Perera, V, Gross, AS, McLachlan, AJ
Biomedical chromatography : BMC. 2010;(10):1136-44
Abstract
Caffeine has been extensively used as a probe to measure CYP1A2 activity in humans with caffeine clearance or the paraxanthine (major metabolite of caffeine) to caffeine concentration ratio being regarded as the preferred metric. A simple reverse-phased C(18) HPLC assay using ethyl acetate liquid-liquid extraction was developed to quantitate caffeine and paraxanthine concentrations in saliva and plasma. The mobile phase consisted of acetonitrile-acetic acid-H(2)O (100:1:899) and analytes were quantitated with UV detection at 280 nm. The extraction recovery for paraxanthine and caffeine was approximately 70% in both saliva and plasma. The assay was linear over the concentration ranges 0.05-2.50 and 0.05-5.00 µg/mL, for paraxanthine and caffeine, respectively, in saliva.
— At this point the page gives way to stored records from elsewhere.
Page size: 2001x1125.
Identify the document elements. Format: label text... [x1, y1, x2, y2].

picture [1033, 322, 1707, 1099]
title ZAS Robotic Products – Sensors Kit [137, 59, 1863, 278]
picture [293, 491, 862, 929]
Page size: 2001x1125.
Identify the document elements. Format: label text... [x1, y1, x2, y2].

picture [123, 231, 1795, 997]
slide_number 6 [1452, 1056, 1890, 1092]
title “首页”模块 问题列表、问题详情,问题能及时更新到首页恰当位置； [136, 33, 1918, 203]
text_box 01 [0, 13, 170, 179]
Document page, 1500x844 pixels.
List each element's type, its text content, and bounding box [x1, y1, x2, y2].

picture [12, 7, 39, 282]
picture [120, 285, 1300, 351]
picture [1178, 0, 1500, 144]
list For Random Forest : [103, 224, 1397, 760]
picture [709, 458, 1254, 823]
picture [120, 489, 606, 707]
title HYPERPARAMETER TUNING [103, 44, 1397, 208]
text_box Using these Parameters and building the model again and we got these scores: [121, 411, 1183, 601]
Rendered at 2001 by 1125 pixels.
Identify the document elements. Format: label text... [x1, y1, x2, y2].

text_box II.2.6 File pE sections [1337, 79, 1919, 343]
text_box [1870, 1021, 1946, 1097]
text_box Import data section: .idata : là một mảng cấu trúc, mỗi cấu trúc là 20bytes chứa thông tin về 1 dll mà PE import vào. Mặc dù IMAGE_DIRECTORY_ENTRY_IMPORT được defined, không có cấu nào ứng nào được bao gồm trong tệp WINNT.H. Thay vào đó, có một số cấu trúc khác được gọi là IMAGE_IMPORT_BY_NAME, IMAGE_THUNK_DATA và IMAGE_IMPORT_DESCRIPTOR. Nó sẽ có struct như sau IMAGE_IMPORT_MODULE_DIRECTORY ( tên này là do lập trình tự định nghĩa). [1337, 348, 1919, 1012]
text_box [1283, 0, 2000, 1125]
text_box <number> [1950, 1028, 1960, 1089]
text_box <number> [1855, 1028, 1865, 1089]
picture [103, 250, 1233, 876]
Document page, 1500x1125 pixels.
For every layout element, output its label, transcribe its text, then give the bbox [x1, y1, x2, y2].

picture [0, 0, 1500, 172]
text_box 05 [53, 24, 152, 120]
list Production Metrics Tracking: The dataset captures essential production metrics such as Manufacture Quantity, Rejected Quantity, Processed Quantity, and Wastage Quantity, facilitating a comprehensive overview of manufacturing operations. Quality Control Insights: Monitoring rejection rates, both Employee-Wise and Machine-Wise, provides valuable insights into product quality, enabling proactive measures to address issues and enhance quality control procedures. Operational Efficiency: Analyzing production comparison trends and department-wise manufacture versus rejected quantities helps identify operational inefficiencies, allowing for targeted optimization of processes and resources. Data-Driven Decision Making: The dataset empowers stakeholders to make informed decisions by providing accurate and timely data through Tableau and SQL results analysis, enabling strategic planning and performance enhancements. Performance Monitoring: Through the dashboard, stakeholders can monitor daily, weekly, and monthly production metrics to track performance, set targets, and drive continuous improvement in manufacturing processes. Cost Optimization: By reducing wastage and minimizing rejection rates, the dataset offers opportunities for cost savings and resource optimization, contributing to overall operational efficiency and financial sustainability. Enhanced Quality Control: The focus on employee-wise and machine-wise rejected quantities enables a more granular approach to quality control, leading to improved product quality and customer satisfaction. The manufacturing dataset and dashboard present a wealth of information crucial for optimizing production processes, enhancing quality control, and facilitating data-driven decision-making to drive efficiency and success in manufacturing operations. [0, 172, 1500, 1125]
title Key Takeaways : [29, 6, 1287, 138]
In plasma the assay was linear over the ranges 0.025-2.50 and 0.025-5.00 µg/mL for paraxanthine and caffeine, respectively. Intra- and inter-assay precision and accuracy were less than 15%. Detection limits were 0.015 µg/mL for paraxanthine and caffeine in saliva, while it was 0.005 µg/mL for paraxanthine and caffeine in plasma. Utility was established in samples collected from two healthy volunteers who abstained from caffeine for 24 h and received a single 100 mg oral dose of caffeine. The assay developed is a robust, simple and precise technique to measure caffeine and paraxanthine in saliva and plasma of healthy volunteers after a single oral dose of caffeine.